**Goal of the exercise**
The expected result is the material below, reproduced exactly from its first line through the line containing "candlestick: present [558,311,618,458]".

**The data**
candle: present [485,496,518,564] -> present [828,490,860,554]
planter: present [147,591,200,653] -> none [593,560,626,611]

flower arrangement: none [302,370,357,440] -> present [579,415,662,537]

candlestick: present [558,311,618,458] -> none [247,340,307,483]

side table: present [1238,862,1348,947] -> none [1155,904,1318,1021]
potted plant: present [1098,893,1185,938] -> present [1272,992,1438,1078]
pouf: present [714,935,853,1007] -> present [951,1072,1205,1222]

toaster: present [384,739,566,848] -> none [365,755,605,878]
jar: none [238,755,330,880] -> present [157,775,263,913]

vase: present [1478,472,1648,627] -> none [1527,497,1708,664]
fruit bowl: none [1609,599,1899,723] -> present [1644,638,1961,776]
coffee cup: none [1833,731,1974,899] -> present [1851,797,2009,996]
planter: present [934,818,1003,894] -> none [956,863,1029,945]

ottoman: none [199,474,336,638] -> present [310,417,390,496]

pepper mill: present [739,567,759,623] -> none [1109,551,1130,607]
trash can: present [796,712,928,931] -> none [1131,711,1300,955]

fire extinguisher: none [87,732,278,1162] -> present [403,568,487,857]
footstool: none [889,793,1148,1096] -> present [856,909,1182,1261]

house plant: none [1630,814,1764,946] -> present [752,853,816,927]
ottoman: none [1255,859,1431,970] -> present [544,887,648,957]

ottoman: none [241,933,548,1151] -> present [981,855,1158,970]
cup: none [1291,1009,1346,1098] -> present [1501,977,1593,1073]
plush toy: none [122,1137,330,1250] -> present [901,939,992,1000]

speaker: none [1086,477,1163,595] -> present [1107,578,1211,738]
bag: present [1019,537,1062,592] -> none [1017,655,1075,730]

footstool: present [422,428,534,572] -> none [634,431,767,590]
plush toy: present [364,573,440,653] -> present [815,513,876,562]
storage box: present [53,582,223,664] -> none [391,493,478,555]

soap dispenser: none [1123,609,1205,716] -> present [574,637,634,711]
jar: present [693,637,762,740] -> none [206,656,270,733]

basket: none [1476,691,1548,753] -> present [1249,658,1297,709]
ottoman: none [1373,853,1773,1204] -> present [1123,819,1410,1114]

**Task answer**
candle: present [485,496,518,564] -> present [828,490,860,554]
planter: present [147,591,200,653] -> none [593,560,626,611]

flower arrangement: none [302,370,357,440] -> present [579,415,662,537]

candlestick: present [558,311,618,458] -> none [247,340,307,483]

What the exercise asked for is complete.